Work task ▸ From the entries below, reproduce exactly the line containing "12 | Central", the line containing "Gene Regulation Answers", and every line in between, with nothing added.

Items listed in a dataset
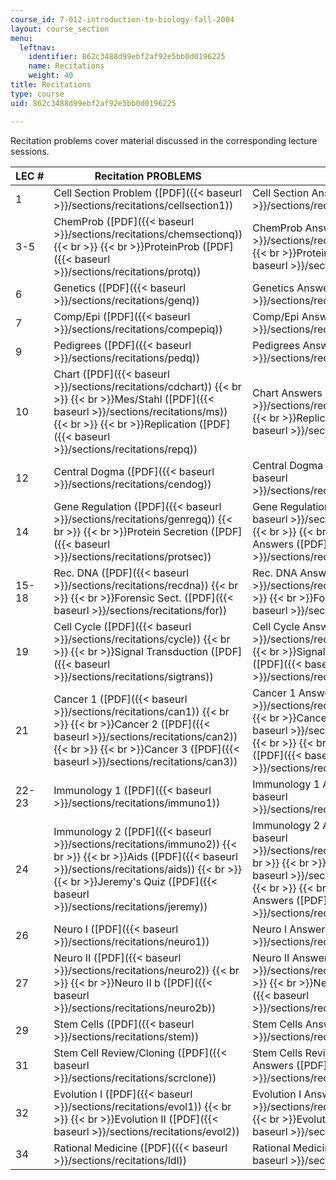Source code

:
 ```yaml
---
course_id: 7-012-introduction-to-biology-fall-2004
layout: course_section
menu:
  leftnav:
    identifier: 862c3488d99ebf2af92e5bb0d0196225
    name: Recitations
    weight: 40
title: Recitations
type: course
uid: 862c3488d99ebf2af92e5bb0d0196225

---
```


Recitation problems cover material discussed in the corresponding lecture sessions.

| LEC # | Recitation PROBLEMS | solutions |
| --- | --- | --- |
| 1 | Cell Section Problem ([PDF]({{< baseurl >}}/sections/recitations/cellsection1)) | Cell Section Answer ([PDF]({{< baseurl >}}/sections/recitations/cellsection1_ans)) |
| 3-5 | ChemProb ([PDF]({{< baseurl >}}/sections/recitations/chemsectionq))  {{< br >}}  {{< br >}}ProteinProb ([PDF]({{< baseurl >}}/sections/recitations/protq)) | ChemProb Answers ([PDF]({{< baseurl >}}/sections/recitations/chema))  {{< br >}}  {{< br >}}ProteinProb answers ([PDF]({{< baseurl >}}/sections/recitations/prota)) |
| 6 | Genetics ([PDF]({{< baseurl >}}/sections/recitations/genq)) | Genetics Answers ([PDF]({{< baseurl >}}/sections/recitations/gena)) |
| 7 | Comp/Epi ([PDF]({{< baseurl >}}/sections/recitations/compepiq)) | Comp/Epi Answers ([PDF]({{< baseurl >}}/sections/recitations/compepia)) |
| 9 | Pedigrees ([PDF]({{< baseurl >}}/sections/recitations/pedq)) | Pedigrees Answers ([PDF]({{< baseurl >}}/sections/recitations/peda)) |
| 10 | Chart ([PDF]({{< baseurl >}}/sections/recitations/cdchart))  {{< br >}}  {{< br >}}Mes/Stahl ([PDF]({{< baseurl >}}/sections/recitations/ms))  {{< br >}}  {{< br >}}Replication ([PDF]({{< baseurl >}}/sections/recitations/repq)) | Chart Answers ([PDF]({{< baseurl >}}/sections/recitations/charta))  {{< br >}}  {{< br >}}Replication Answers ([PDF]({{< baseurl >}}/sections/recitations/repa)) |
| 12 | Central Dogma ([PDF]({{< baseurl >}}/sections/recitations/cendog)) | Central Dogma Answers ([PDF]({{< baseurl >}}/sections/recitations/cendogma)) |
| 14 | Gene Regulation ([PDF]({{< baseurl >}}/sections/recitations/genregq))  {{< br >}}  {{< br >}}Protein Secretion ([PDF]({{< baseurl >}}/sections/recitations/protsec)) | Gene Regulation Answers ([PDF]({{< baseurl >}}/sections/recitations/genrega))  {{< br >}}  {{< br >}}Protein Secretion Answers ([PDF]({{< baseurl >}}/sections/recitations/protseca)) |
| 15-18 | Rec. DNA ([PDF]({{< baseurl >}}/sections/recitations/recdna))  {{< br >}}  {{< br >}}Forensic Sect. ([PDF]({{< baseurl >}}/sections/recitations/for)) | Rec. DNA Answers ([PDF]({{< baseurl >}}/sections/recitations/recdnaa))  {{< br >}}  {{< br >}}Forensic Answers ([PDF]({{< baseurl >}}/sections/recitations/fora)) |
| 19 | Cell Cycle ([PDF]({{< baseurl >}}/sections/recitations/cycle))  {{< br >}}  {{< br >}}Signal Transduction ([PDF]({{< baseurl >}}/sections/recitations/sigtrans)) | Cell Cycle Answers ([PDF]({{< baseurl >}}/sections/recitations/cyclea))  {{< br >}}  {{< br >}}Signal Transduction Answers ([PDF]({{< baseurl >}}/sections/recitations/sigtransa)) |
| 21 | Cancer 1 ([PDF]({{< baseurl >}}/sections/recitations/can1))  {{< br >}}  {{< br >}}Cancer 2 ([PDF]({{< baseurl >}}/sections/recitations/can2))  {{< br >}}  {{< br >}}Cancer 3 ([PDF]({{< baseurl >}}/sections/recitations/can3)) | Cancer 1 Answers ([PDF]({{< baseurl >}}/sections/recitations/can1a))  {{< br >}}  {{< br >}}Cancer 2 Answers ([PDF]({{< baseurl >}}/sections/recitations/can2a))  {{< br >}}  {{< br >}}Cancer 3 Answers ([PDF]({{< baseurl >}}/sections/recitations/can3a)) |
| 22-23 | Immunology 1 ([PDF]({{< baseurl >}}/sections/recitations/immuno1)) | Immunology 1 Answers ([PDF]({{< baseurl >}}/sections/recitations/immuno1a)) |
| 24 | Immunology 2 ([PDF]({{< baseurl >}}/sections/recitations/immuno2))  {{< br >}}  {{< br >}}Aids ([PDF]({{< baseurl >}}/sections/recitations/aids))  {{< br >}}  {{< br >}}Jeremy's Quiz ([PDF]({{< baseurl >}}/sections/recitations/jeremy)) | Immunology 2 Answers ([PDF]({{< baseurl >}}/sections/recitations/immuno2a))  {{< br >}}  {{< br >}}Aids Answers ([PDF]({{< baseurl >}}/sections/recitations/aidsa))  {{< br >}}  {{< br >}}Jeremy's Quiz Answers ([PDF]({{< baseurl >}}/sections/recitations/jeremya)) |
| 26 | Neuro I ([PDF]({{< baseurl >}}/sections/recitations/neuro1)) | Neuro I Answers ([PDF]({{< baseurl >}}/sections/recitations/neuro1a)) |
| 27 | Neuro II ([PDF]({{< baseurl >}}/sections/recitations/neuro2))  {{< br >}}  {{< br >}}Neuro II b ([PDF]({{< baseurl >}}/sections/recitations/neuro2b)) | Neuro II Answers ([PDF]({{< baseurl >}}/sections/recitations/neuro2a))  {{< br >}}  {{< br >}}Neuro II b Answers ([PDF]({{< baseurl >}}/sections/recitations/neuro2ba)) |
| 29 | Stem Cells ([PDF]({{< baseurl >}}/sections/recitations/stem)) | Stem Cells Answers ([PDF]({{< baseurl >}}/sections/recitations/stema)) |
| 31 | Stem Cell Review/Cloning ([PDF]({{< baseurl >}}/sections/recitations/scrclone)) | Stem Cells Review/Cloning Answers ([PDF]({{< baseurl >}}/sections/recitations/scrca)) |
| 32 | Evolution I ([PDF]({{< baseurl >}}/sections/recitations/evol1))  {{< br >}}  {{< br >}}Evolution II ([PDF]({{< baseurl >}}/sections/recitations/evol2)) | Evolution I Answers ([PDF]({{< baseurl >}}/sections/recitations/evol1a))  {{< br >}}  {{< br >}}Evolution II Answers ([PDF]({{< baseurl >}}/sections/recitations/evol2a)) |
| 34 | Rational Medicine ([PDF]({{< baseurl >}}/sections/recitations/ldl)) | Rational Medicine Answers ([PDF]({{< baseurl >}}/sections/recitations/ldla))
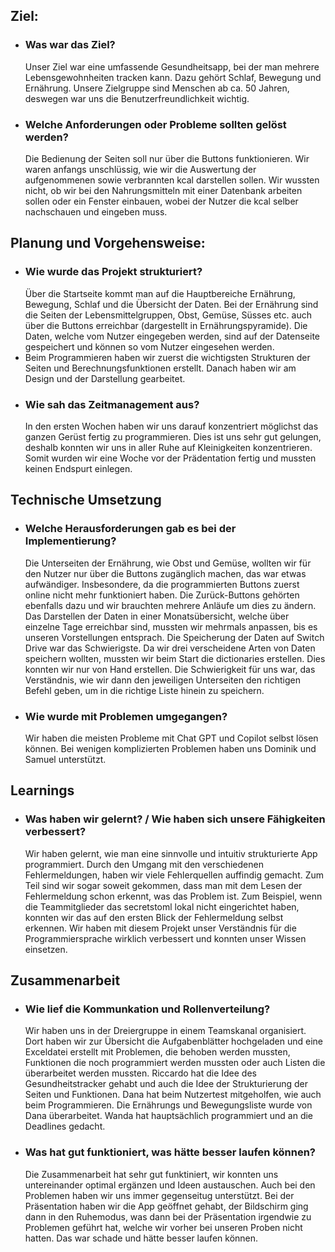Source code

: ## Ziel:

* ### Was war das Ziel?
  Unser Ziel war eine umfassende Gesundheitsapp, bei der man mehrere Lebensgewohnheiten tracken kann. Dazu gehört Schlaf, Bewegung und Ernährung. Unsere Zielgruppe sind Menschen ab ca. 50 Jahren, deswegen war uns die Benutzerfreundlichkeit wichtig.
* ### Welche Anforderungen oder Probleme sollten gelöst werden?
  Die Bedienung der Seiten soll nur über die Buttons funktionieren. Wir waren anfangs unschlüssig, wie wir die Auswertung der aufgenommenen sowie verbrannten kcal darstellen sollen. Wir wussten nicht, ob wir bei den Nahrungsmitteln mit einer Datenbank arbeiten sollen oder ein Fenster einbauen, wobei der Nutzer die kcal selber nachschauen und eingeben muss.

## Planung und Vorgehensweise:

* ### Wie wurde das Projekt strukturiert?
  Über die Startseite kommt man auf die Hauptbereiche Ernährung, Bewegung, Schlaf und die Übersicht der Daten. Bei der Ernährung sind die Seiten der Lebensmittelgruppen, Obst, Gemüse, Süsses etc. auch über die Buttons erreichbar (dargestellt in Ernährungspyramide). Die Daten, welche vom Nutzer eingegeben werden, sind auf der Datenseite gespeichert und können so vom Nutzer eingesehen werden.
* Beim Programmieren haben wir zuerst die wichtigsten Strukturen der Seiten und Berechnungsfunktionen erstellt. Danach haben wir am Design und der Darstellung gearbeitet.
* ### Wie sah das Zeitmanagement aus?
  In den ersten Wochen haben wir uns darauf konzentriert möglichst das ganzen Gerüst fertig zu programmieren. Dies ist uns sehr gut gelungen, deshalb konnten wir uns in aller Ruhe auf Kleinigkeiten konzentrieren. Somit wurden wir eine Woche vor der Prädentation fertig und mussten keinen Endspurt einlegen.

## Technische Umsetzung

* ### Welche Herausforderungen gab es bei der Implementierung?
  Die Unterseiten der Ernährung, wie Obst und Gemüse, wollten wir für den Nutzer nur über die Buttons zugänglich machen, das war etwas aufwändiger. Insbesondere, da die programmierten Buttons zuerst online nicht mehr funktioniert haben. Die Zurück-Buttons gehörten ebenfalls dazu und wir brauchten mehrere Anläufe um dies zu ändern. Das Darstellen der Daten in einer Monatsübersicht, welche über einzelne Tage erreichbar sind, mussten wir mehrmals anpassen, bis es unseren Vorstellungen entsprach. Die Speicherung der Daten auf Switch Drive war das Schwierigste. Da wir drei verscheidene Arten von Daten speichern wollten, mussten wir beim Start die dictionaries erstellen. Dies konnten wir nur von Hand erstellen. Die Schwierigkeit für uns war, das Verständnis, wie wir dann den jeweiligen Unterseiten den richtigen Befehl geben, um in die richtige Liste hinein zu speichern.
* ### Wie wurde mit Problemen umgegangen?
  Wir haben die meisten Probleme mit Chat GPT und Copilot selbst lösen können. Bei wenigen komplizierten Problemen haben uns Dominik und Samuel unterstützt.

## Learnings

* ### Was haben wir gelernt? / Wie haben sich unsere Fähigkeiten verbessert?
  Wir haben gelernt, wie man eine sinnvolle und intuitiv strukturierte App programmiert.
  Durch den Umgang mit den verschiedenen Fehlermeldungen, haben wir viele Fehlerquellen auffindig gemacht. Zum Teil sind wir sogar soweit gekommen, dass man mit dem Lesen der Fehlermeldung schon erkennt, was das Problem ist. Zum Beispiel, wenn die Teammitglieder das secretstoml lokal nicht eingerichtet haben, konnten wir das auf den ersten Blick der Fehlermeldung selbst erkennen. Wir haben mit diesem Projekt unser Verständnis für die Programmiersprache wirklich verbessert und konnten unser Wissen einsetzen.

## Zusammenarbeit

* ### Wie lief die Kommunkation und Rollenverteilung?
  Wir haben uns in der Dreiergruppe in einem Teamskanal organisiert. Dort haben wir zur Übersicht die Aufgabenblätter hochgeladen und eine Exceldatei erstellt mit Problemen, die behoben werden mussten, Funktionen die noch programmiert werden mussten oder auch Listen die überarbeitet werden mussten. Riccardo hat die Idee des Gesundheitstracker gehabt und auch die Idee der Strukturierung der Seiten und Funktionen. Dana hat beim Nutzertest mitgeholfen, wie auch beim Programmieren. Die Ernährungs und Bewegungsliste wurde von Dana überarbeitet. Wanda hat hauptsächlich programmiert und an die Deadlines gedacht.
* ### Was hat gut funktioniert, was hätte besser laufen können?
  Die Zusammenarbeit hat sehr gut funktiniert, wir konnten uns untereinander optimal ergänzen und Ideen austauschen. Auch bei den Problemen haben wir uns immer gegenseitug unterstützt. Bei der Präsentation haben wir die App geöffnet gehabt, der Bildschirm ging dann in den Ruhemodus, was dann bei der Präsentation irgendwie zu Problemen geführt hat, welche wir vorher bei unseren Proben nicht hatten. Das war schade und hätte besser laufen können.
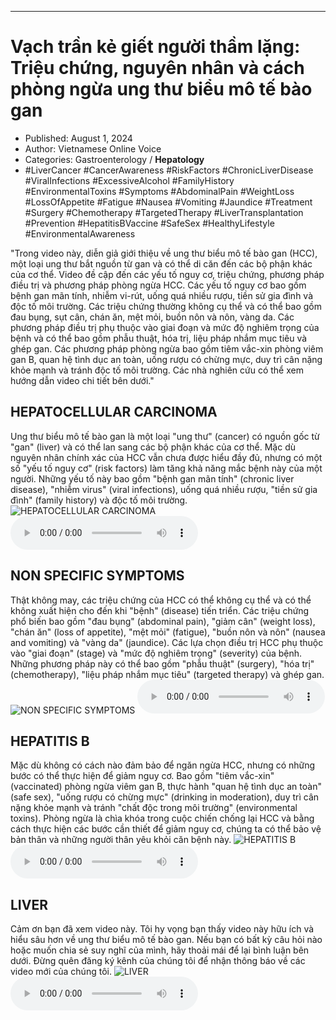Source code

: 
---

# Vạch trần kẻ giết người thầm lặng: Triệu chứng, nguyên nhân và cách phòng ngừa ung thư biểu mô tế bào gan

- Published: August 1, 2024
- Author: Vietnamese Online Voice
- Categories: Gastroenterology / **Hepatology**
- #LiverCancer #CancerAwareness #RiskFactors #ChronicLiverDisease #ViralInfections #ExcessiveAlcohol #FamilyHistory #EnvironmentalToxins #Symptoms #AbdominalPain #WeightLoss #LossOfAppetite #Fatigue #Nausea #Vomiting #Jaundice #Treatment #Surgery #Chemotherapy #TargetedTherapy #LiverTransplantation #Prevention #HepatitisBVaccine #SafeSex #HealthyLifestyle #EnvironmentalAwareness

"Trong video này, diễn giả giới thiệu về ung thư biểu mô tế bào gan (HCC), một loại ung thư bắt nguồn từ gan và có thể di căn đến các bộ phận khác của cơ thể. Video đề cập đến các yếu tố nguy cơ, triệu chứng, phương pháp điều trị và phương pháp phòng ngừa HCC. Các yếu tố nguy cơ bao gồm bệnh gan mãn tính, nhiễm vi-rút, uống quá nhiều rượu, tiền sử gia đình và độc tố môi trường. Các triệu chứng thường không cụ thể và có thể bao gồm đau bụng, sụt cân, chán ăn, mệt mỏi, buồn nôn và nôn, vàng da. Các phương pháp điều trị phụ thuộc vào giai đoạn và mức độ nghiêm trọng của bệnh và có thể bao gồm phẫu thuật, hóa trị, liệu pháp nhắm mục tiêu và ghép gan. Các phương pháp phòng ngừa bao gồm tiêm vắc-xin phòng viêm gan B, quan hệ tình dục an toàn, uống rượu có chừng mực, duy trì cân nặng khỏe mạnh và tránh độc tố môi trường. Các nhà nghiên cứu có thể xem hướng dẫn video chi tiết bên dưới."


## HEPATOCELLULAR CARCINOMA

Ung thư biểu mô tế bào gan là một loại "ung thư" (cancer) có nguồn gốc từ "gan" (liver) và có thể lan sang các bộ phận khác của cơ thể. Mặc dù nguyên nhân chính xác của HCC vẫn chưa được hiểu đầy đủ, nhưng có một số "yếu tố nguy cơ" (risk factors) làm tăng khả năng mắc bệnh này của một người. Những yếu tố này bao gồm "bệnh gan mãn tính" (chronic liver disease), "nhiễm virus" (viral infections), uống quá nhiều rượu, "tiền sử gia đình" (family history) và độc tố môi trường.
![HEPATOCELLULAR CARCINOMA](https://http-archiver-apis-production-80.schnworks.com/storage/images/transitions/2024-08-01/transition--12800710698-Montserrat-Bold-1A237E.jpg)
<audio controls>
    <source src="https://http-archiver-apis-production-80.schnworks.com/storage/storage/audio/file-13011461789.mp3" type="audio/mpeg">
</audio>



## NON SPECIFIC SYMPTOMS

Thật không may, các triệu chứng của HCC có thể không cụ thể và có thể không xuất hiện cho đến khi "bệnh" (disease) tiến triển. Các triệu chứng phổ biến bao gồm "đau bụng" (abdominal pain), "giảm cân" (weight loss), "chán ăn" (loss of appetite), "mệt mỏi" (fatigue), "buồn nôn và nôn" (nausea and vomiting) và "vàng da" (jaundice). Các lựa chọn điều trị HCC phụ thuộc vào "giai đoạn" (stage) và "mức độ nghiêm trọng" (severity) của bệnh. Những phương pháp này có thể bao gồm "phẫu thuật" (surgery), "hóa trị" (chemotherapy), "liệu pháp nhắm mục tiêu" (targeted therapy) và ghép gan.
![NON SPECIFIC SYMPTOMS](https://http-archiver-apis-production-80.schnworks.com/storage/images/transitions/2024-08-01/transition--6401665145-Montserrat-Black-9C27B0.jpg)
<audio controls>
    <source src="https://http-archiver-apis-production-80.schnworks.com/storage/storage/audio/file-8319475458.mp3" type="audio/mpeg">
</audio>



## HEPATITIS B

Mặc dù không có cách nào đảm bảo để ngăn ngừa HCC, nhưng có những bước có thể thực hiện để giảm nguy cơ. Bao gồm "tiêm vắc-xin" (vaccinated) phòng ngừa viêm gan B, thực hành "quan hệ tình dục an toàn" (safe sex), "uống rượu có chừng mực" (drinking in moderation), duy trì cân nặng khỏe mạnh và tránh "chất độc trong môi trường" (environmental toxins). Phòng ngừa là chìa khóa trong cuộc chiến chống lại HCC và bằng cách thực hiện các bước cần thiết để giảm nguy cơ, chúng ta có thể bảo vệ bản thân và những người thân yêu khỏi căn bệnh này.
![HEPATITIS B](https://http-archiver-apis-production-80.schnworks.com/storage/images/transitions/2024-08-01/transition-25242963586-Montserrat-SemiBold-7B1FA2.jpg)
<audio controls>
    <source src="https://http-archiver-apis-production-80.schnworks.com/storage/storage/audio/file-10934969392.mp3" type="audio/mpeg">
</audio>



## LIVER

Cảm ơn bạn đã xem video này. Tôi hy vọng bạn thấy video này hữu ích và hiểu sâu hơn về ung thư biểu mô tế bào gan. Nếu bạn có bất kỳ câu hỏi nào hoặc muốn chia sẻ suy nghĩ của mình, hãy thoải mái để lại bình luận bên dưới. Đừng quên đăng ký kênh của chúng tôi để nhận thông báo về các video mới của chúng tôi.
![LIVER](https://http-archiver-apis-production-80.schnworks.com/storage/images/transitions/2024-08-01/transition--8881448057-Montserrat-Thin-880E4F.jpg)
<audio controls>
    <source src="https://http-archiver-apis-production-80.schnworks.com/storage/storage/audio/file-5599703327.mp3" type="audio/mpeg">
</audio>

Output for this exercise ▸
| 12 | Central Dogma ([PDF]({{< baseurl >}}/sections/recitations/cendog)) | Central Dogma Answers ([PDF]({{< baseurl >}}/sections/recitations/cendogma)) |
| 14 | Gene Regulation ([PDF]({{< baseurl >}}/sections/recitations/genregq))  {{< br >}}  {{< br >}}Protein Secretion ([PDF]({{< baseurl >}}/sections/recitations/protsec)) | Gene Regulation Answers ([PDF]({{< baseurl >}}/sections/recitations/genrega))  {{< br >}}  {{< br >}}Protein Secretion Answers ([PDF]({{< baseurl >}}/sections/recitations/protseca)) |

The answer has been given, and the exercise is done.